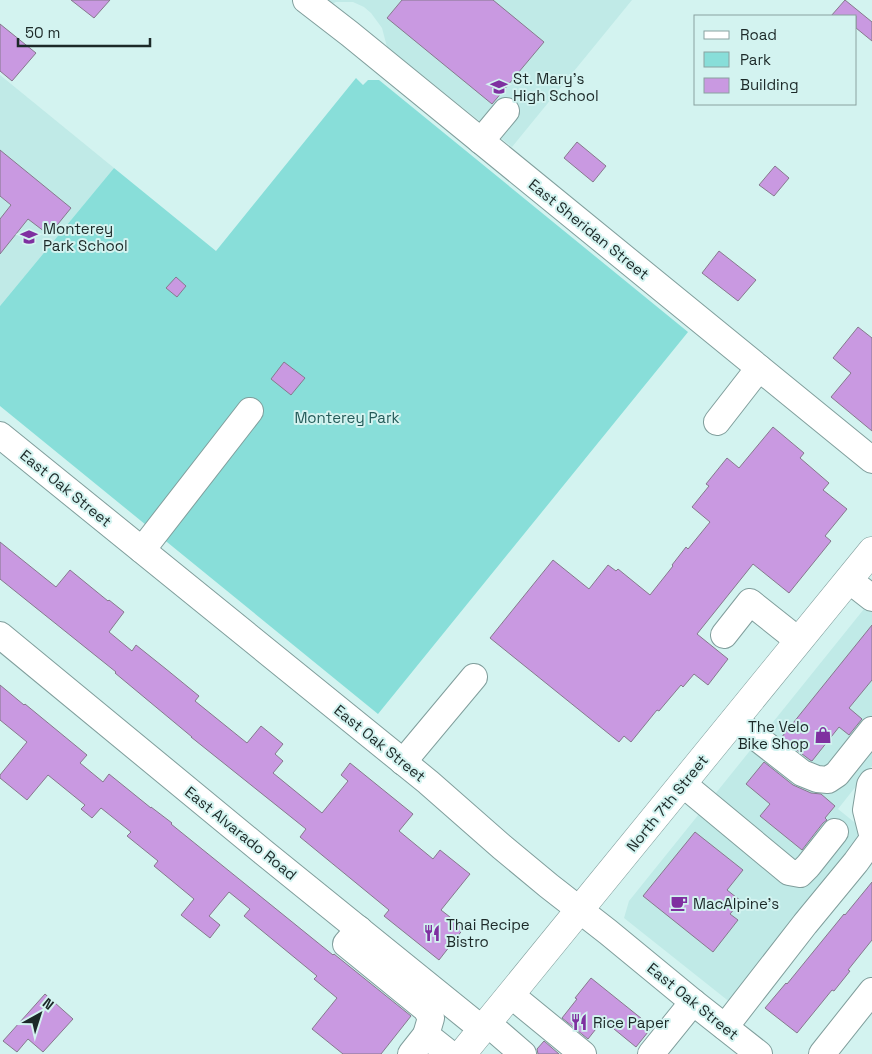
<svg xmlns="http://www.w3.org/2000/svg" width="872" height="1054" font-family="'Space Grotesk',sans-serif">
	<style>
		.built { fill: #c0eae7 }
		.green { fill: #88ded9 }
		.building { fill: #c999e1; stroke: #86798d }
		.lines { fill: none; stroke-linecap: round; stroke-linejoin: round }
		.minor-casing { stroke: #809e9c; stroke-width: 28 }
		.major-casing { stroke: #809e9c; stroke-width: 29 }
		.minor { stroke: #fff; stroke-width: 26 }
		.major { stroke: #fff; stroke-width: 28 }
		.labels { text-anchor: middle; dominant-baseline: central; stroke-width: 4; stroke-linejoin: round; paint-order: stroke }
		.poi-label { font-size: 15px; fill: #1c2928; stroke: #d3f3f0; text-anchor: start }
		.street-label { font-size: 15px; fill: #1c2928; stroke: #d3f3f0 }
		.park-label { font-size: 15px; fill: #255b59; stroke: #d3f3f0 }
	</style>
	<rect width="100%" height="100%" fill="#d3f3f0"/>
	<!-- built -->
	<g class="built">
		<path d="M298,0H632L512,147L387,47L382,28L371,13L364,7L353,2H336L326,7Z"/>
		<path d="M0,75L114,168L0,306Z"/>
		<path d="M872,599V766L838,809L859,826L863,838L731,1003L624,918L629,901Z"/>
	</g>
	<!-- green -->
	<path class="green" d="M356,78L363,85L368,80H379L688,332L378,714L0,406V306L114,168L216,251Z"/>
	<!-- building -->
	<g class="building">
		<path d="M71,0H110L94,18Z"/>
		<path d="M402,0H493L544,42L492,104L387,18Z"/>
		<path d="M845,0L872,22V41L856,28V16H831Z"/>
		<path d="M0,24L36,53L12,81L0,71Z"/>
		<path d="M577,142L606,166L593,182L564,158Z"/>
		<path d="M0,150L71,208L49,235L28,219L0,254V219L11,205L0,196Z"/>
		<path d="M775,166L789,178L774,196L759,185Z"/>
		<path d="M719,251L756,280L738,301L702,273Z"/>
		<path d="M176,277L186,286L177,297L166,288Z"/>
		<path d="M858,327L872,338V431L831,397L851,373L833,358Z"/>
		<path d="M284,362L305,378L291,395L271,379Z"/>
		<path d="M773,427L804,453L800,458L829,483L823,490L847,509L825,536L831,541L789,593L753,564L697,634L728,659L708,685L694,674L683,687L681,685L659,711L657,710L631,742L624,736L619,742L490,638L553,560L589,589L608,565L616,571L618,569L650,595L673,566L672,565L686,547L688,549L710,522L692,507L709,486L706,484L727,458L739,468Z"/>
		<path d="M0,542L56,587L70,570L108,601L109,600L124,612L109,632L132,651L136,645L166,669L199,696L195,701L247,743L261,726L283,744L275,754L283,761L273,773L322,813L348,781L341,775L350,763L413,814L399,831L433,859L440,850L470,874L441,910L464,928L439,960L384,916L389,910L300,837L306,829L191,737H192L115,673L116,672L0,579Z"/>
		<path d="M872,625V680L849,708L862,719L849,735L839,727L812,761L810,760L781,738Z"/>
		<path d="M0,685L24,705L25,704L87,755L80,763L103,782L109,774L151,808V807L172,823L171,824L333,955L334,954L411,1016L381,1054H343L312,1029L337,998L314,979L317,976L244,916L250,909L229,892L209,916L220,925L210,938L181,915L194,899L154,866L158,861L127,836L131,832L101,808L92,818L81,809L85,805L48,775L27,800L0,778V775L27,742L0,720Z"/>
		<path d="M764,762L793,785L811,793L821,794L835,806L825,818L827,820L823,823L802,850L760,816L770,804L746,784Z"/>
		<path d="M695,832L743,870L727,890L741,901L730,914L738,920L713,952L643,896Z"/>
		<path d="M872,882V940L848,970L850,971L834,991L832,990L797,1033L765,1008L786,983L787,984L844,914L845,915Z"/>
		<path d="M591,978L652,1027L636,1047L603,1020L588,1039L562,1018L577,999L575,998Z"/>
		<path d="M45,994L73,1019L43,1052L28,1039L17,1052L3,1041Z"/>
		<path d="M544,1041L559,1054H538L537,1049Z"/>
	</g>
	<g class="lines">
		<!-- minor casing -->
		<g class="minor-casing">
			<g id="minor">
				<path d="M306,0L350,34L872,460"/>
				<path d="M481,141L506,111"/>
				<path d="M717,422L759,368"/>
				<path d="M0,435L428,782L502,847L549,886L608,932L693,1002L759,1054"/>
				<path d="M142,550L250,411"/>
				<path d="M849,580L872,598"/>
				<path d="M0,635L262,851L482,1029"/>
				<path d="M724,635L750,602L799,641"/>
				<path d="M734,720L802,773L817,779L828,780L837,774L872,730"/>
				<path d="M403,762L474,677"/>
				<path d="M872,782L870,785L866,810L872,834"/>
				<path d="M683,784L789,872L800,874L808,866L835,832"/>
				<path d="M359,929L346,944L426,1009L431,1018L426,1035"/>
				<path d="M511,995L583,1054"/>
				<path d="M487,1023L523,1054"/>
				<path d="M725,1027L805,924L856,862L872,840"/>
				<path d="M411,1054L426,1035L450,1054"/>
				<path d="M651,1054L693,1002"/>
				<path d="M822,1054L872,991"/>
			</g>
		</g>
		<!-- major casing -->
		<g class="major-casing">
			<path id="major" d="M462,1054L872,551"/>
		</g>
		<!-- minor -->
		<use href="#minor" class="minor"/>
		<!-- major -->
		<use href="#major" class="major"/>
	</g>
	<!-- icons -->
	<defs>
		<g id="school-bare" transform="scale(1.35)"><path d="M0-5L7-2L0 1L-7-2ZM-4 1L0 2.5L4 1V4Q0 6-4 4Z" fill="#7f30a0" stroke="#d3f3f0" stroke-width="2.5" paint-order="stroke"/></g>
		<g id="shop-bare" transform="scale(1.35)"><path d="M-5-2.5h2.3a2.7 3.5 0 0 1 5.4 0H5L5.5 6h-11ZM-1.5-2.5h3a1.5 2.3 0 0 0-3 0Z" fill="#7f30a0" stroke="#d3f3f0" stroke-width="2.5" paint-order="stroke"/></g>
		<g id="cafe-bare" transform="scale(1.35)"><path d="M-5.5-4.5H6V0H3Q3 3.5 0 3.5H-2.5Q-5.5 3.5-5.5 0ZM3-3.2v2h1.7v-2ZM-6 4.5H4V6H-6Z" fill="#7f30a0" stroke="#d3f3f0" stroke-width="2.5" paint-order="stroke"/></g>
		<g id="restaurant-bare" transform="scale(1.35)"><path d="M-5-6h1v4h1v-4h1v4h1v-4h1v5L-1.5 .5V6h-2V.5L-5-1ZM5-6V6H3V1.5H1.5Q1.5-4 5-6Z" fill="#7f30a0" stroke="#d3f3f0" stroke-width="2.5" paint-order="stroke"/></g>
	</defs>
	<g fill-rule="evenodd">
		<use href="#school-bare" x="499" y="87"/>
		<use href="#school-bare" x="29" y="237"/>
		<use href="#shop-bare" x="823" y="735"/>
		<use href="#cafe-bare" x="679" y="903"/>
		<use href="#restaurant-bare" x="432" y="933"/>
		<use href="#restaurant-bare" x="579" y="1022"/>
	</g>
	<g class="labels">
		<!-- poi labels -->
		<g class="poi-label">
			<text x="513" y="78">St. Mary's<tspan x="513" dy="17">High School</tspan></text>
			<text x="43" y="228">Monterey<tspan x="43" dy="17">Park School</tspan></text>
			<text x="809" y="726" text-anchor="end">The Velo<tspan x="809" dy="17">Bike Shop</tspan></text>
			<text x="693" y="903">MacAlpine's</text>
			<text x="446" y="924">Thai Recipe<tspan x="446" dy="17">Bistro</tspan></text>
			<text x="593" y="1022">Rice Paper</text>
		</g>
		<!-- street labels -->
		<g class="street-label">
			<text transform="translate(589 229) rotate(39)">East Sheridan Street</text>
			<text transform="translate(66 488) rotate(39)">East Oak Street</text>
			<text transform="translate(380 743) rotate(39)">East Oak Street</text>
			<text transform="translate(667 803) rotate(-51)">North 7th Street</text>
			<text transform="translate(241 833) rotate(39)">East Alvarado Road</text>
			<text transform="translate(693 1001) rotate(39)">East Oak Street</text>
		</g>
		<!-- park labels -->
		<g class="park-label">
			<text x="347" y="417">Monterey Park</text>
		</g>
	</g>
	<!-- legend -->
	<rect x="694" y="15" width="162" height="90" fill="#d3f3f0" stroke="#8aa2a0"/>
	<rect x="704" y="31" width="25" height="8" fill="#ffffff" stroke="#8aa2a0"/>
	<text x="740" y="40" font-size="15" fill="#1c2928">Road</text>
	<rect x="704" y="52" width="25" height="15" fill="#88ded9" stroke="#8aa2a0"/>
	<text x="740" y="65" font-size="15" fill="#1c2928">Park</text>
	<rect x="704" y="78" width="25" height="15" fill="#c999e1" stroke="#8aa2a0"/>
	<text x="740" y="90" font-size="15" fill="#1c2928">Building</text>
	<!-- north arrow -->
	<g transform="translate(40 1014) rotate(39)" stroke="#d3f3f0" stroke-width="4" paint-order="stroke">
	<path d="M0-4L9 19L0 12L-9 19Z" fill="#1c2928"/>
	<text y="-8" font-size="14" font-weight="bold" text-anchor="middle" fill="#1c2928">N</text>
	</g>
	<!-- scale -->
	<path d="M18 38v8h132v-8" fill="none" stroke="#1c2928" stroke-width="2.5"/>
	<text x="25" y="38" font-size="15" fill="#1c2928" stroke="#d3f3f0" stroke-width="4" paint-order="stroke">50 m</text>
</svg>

■ **Task instructions**
Check each line above for the string "round" and show the ones that have it.

■ **Answer to the exercise**
		.lines { fill: none; stroke-linecap: round; stroke-linejoin: round }
		.labels { text-anchor: middle; dominant-baseline: central; stroke-width: 4; stroke-linejoin: round; paint-order: stroke }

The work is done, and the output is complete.